Disclaimer question

Good morning,
Daughter is primary beneficiary on Mom’s traditional IRA with Dad as contingent beneficiary. Mom passes away this year in January. Custodian provided daughter with all the necessary forms (new IRA application, transfer, beneficiary designation etc.) to sign and send back in and she does. So now the inherited IRA is set up properly. Daughter now wants to disclaim. The custodian is the same large mutual fund company that Mom and Dad have and now daughter. Custodian tells her that even though the account has been set up properly as an inherited IRA that she now owns, she can still disclaim it since she hasn’t withdrawn anything.
I thought since the primary beneficiary has already established the inherited IRA and transferred the funds from the deceased’s ira to it, that she is past the point of disclaiming. Am I over thinking this?



The fund company is correct. See attached IRS letter of response. Merely re titling an inherited IRA in beneficiary format does not constitute acceptance of the funds for disclaimer purposes. RR 2005-36 even took this further by ruling that the beneficiary can even complete the decedent’s year of death RMD and still disclaim.
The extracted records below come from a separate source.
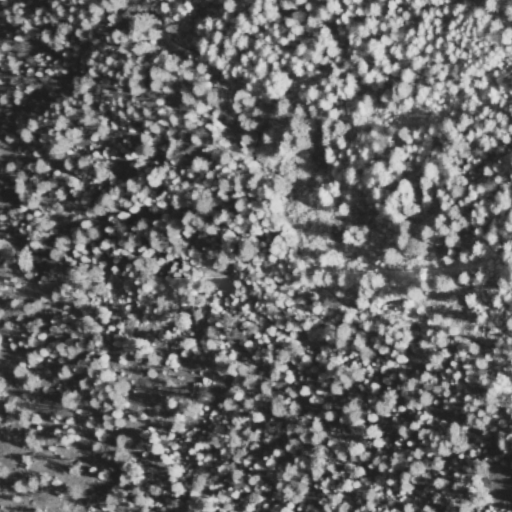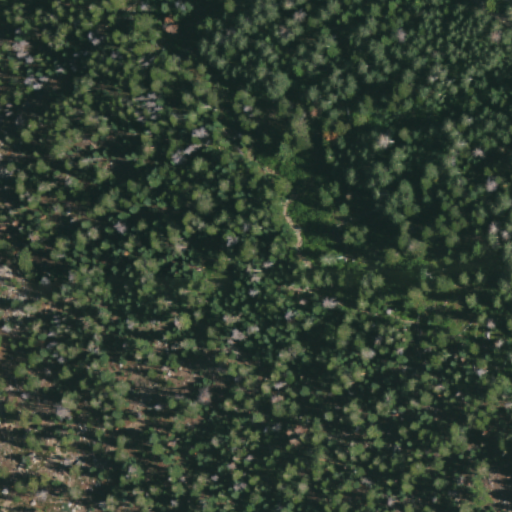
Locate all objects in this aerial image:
road: (497, 12)
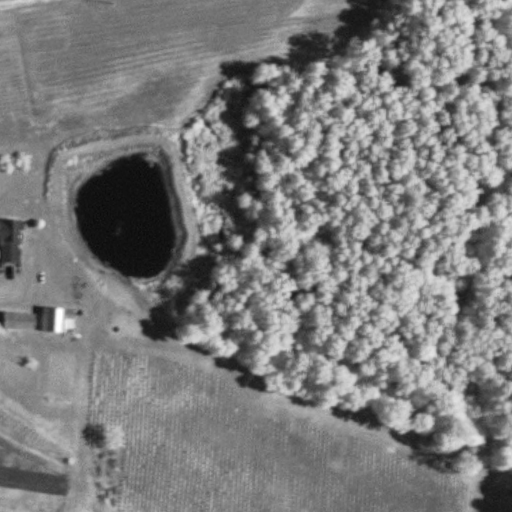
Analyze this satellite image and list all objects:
building: (8, 242)
road: (10, 298)
building: (54, 320)
building: (18, 322)
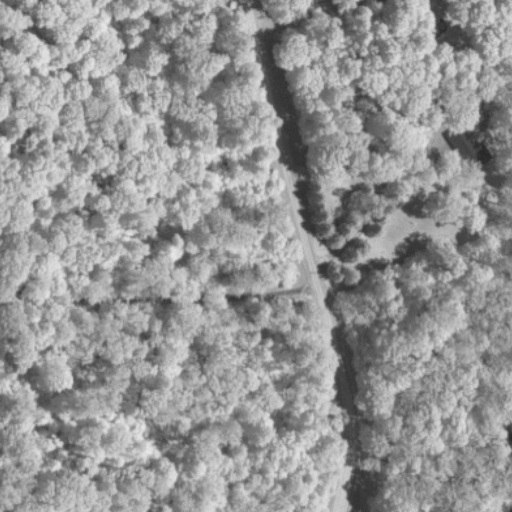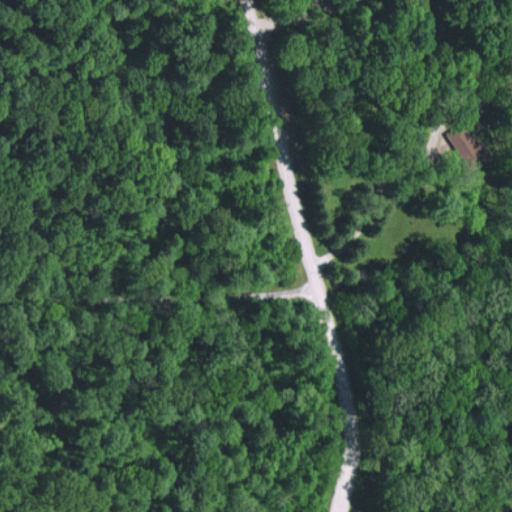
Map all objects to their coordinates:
road: (413, 164)
road: (314, 255)
road: (160, 300)
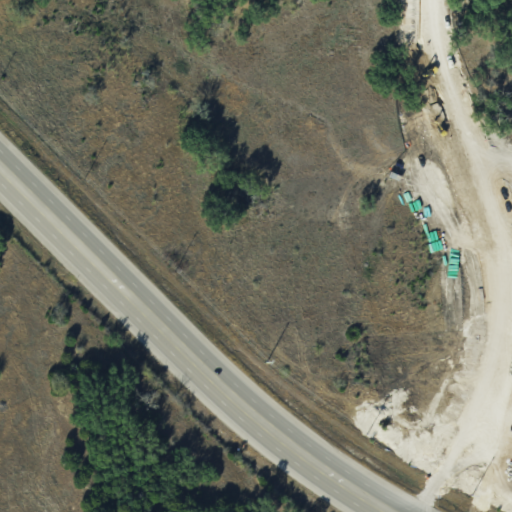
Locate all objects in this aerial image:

See p 5:  http://www.irs.gov/pub/irs-wd/1125009.pdf



I guess they are interpreting the requirement that the disclaimant not have accepted any interest in the IRA prior to disclaiming as meaning “withdrawn funds” from the IRA and not the act of establishing an inherited IRA.  The price for being wrong in this situation would probably be that the entire amount of the IRA would be considered distributed to the daughter, if the IRS were to find out and not recognize the disclaimer.  I can’t think of a written determination or any guidance that I’ve read that covers this situation so I’d be cautious with assuming that the disclaimer would still be allowed. *I spoke too soon.  Thank you for that link Alan!